5 Tips for a Thriving CSR Program
During Uncertain Economic Times
Things you can do — big and small — to create social impact in a time of need
It’s been a hard year (plus some!), and now we’re dealing with the possibility of a recession. While economists are predicting it will be mild to moderate, we are also getting other, positive data that puts some question marks on predictions. Amid all this uncertainty, one thing is certain: the current reality could have an impact on your people and their engagement, and things could be tough on our society’s most vulnerable.
At a time when prudence is the need of the hour, you may be thinking of pulling back on your CSR program — it’s important to be cautious with budgets while acknowledging that your people may also be overwhelmed by the current economic uncertainty and what it might mean for them and their families.
However, history shows that your CSR program is the best tool you’ve got to lift everyone up at a time like this — your employees, the communities you care about and your business. Here’s why:
- Even in the most engaged companies, employee sentiment can change during uncertain times. Providing your people with a sense of efficacy, connection and impact during hard times is good for them and your employee engagement and company culture.
- One of the key beneficiaries and stakeholders of any CSR program — nonprofits — also need to step up at a time like this and provide assistance to the people in your community who rely on their services. That means these organizations are counting on your and your people’s support more than ever.
- During this time of need, your employees will likely be looking for more ways to contribute to causes in their local communities. This presents a good opportunity to expand your CSR efforts, as you may see increased levels of engagement from your people, especially during Giving Season, when people open their hearts the most. While giving fatigue may be of concern, it’s of note that during the Great Recession of 2007 to 2009, Americans actually became more generous to those in need.
- Businesses who not only survive but thrive during tough times will be the ones who build engagement and trust with all stakeholders. During the Great Recession, companies who continued to invest in their programs strengthened their brand awareness and consumer loyalty.
Making an impact doesn’t have to be a heavy lift. Every small action counts. If we each do One Good Thing, we can collectively create massive, exponential impact!
So, here are Five Good Things you can do to help your company, your people and your communities thrive during these uncertain economic times:
1. Lean in to incentives
Even a few dollars are enough to get more people participating. Seeding — putting donation dollars into a Giving Account — is one of the most powerful tools for increasing participation and engagement. And it’s a simple way for companies to help bridge that gap when employees may have less economic power to support causes. Benevity data shows that clients who used seeding had on average 118% higher overall participation than those who didn’t. You can also consider providing volunteer rewards (i.e., giving employees donation dollars for volunteering) for people who may only be able to donate their time, or special matching to help your people support their communities more. Our clients who offer matching have on average 75% higher donor participation compared to companies who don’t.

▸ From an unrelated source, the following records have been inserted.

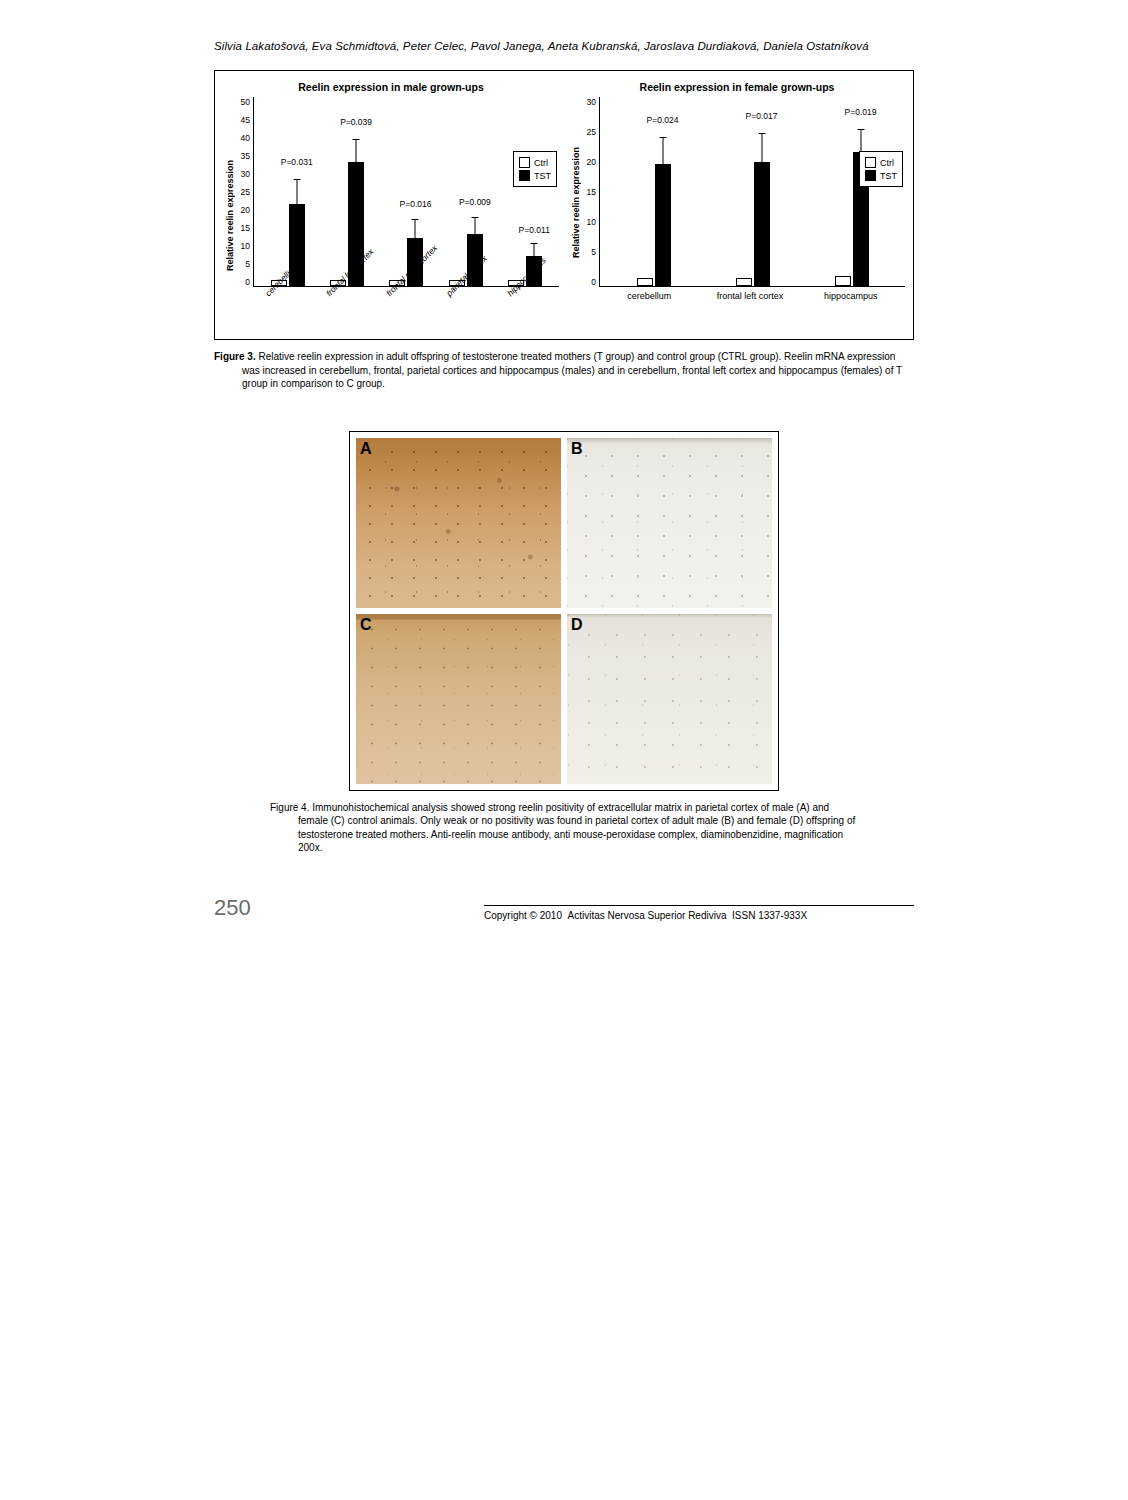Silvia Lakatošová, Eva Schmidtová, Peter Celec, Pavol Janega, Aneta Kubranská, Jaroslava Durdiaková, Daniela Ostatníková
Reelin expression in male grown-ups
Relative reelin expression
50454035302520151050
P=0.031
P=0.039
P=0.016
P=0.009
P=0.011
cerebellum
frontal left cortex
frontal right cortex
parietal cortex
hippocampus
Ctrl
TST
Reelin expression in female grown-ups
Relative reelin expression
302520151050
P=0.024
P=0.017
P=0.019
cerebellum
frontal left cortex
hippocampus
Ctrl
TST
Figure 3. Relative reelin expression in adult offspring of testosterone treated mothers (T group) and control group (CTRL group). Reelin mRNA expression was increased in cerebellum, frontal, parietal cortices and hippocampus (males) and in cerebellum, frontal left cortex and hippocampus (females) of T group in comparison to C group.
A
B
C
D
Figure 4. Immunohistochemical analysis showed strong reelin positivity of extracellular matrix in parietal cortex of male (A) and female (C) control animals. Only weak or no positivity was found in parietal cortex of adult male (B) and female (D) offspring of testosterone treated mothers. Anti-reelin mouse antibody, anti mouse-peroxidase complex, diaminobenzidine, magnification 200x.
250
Copyright © 2010 Activitas Nervosa Superior Rediviva ISSN 1337-933X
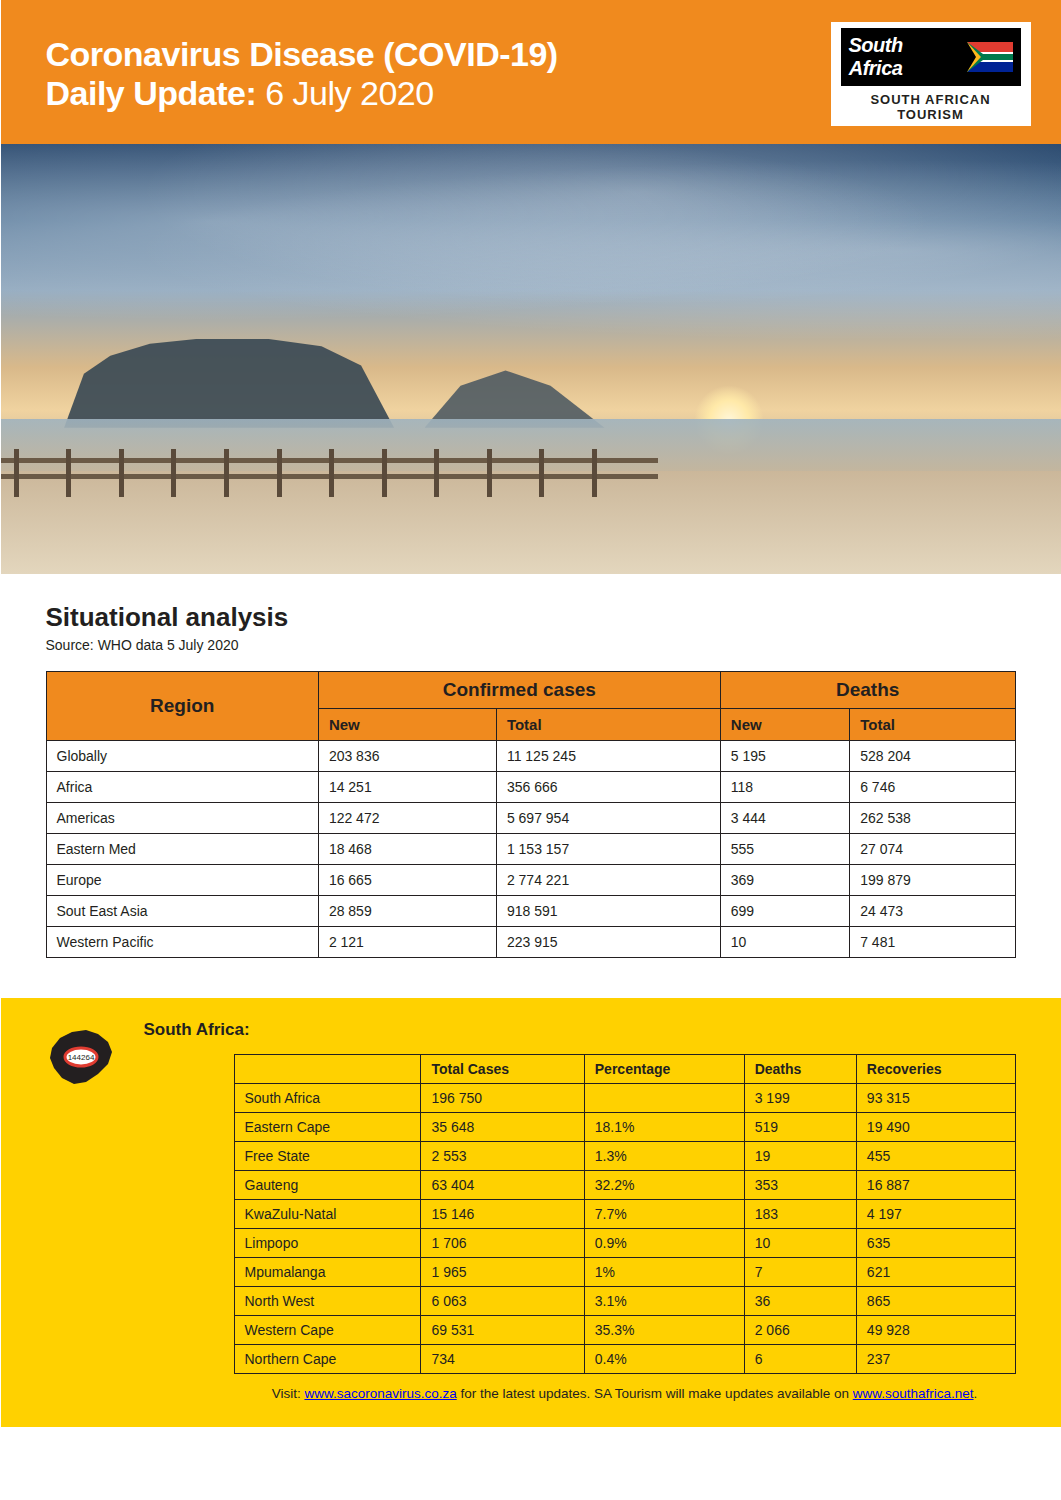Coronavirus Disease (COVID-19) Daily Update: 6 July 2020
South
Africa
SOUTH AFRICAN TOURISM
Situational analysis
Source: WHO data 5 July 2020
| Region | Confirmed cases | Deaths |
| --- | --- | --- |
| New | Total | New | Total |
| Globally | 203 836 | 11 125 245 | 5 195 | 528 204 |
| Africa | 14 251 | 356 666 | 118 | 6 746 |
| Americas | 122 472 | 5 697 954 | 3 444 | 262 538 |
| Eastern Med | 18 468 | 1 153 157 | 555 | 27 074 |
| Europe | 16 665 | 2 774 221 | 369 | 199 879 |
| Sout East Asia | 28 859 | 918 591 | 699 | 24 473 |
| Western Pacific | 2 121 | 223 915 | 10 | 7 481 |
144264
South Africa:
| | Total Cases | Percentage | Deaths | Recoveries |
| --- | --- | --- | --- | --- |
| South Africa | 196 750 | | 3 199 | 93 315 |
| Eastern Cape | 35 648 | 18.1% | 519 | 19 490 |
| Free State | 2 553 | 1.3% | 19 | 455 |
| Gauteng | 63 404 | 32.2% | 353 | 16 887 |
| KwaZulu-Natal | 15 146 | 7.7% | 183 | 4 197 |
| Limpopo | 1 706 | 0.9% | 10 | 635 |
| Mpumalanga | 1 965 | 1% | 7 | 621 |
| North West | 6 063 | 3.1% | 36 | 865 |
| Western Cape | 69 531 | 35.3% | 2 066 | 49 928 |
| Northern Cape | 734 | 0.4% | 6 | 237 |
Visit: www.sacoronavirus.co.za for the latest updates. SA Tourism will make updates available on www.southafrica.net.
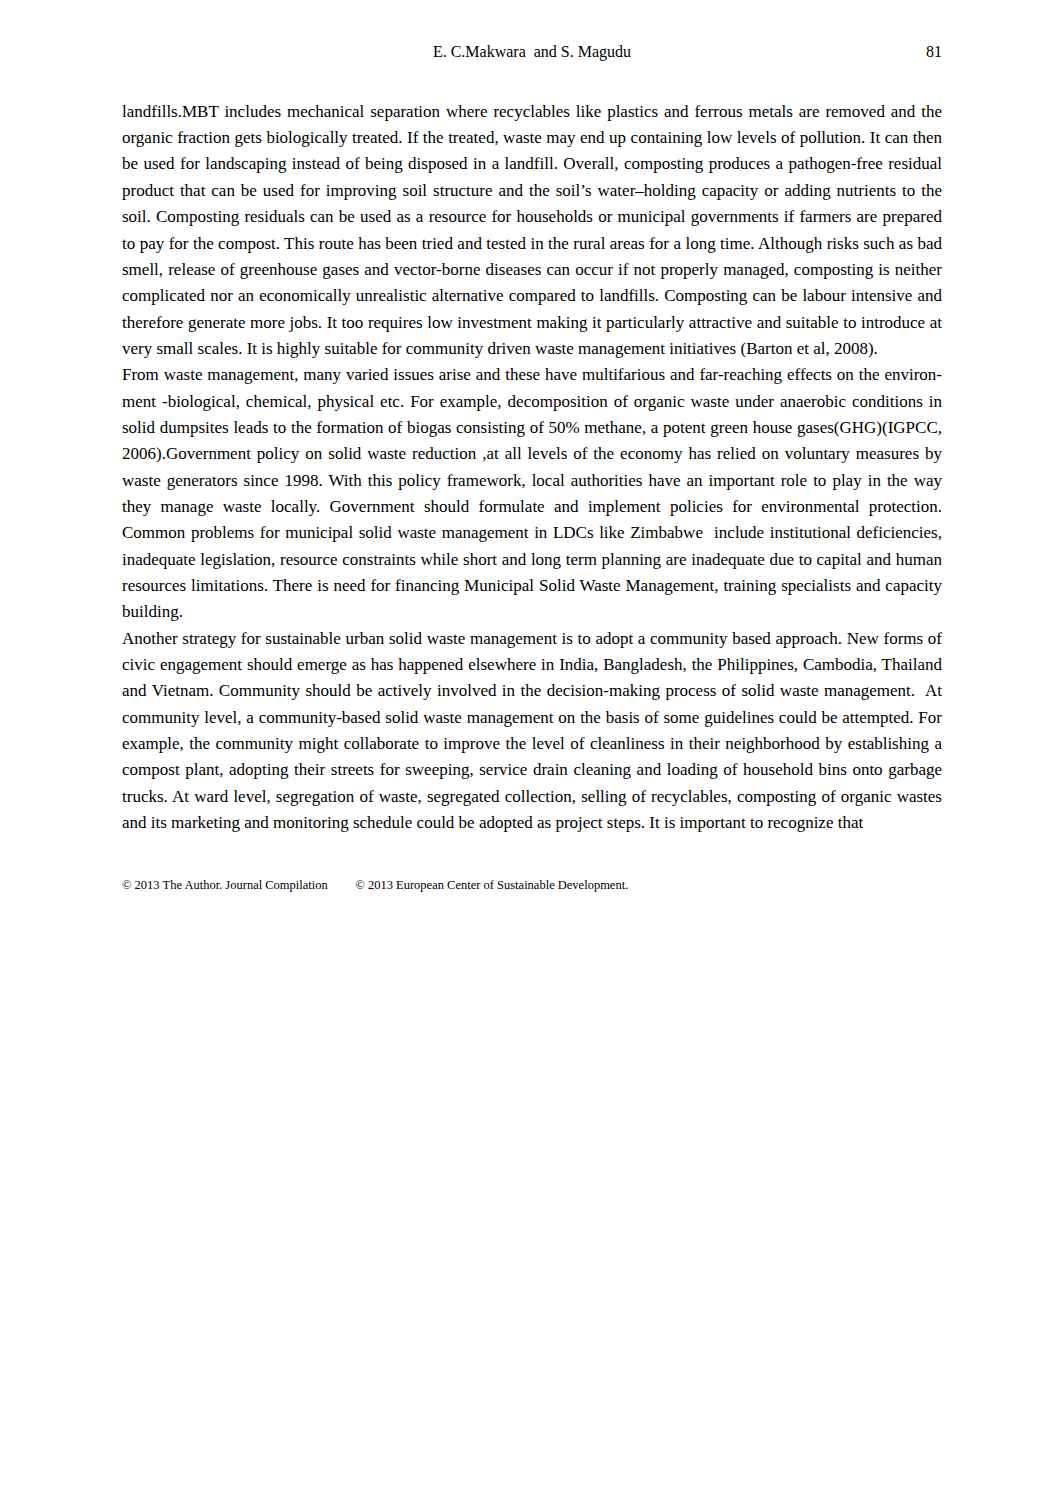E. C.Makwara and S. Magudu 81
landfills.MBT includes mechanical separation where recyclables like plastics and ferrous metals are removed and the organic fraction gets biologically treated. If the treated, waste may end up containing low levels of pollution. It can then be used for landscaping instead of being disposed in a landfill. Overall, composting produces a pathogen-free residual product that can be used for improving soil structure and the soil’s water–holding capacity or adding nutrients to the soil. Composting residuals can be used as a resource for households or municipal governments if farmers are prepared to pay for the compost. This route has been tried and tested in the rural areas for a long time. Although risks such as bad smell, release of greenhouse gases and vector-borne diseases can occur if not properly managed, composting is neither complicated nor an economically unrealistic alternative compared to landfills. Composting can be labour intensive and therefore generate more jobs. It too requires low investment making it particularly attractive and suitable to introduce at very small scales. It is highly suitable for community driven waste management initiatives (Barton et al, 2008).
From waste management, many varied issues arise and these have multifarious and far-reaching effects on the environment -biological, chemical, physical etc. For example, decomposition of organic waste under anaerobic conditions in solid dumpsites leads to the formation of biogas consisting of 50% methane, a potent green house gases(GHG)(IGPCC, 2006).Government policy on solid waste reduction ,at all levels of the economy has relied on voluntary measures by waste generators since 1998. With this policy framework, local authorities have an important role to play in the way they manage waste locally. Government should formulate and implement policies for environmental protection. Common problems for municipal solid waste management in LDCs like Zimbabwe include institutional deficiencies, inadequate legislation, resource constraints while short and long term planning are inadequate due to capital and human resources limitations. There is need for financing Municipal Solid Waste Management, training specialists and capacity building.
Another strategy for sustainable urban solid waste management is to adopt a community based approach. New forms of civic engagement should emerge as has happened elsewhere in India, Bangladesh, the Philippines, Cambodia, Thailand and Vietnam. Community should be actively involved in the decision-making process of solid waste management. At community level, a community-based solid waste management on the basis of some guidelines could be attempted. For example, the community might collaborate to improve the level of cleanliness in their neighborhood by establishing a compost plant, adopting their streets for sweeping, service drain cleaning and loading of household bins onto garbage trucks. At ward level, segregation of waste, segregated collection, selling of recyclables, composting of organic wastes and its marketing and monitoring schedule could be adopted as project steps. It is important to recognize that
© 2013 The Author. Journal Compilation © 2013 European Center of Sustainable Development.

2. Team up for more impact and efficiency
If you’re an employee engagement lead, join forces with your community investment team and vice versa to see where you can amplify impact or share resources! You may be able to get your people involved in granting decisions by allowing them to nominate their favorite nonprofits. Or, to help inform your community investment strategy, you can use data from your CSR program to better understand where your people are giving and what they care about.
3. Automate where you can
At a time when you want to do more with fewer resources, the right technology can help you automate program administration and save you cash in the long run — an operationally prudent choice! What if processes like payroll giving and donation match requests were automated? It can also cut down manual processes, like using spreadsheets to run your programs or sending paper checks to nonprofits (many of which may go uncashed). You can spend the extra time focusing on what matters — making an impact for all your stakeholders and your business.
4. Empower your employee resource groups (ERGs)
Your ERGs are closest to what your employees care about, and they’re key to keeping your people engaged. They understand the issues that are top of mind for each group, and they have the passion and power to influence their peers in the best possible way. In fact, 50% of employees said they would stay at a company because it offered ERGs. So, you can empower your ERGs — and garner more engagement — by boosting awareness of their initiatives throughout the company, consulting them when selecting which nonprofits to support and providing them with resources to thrive and continue making an impact.
5. Provide multiple ways to get involved
Your people will be most eager to do good from September to December, during Giving Season. With an average of 47% of all charitable giving happening on the Benevity platform during that time, there’s no doubt they will be looking for ways to take action in the coming months. However, not everyone will be able to give during times of inflation, so it’s important that you meet your people where they are by also providing different avenues to participate, like volunteering and small Acts of Goodness — you can even combine both into a single campaign! When your people see that you support them in doing good, it’ll be great for engagement and company culture, too.
So, what will be your company’s One (or two, or three …) Good Thing(s) this Giving Season?!
Above are just a few ideas, and we have no doubt that the passionate purpose pros
out in the world will dream up even more. And that every little thing will have a
significant impact on your people, your communities and your company,
ensuring everyone thrives long afterward.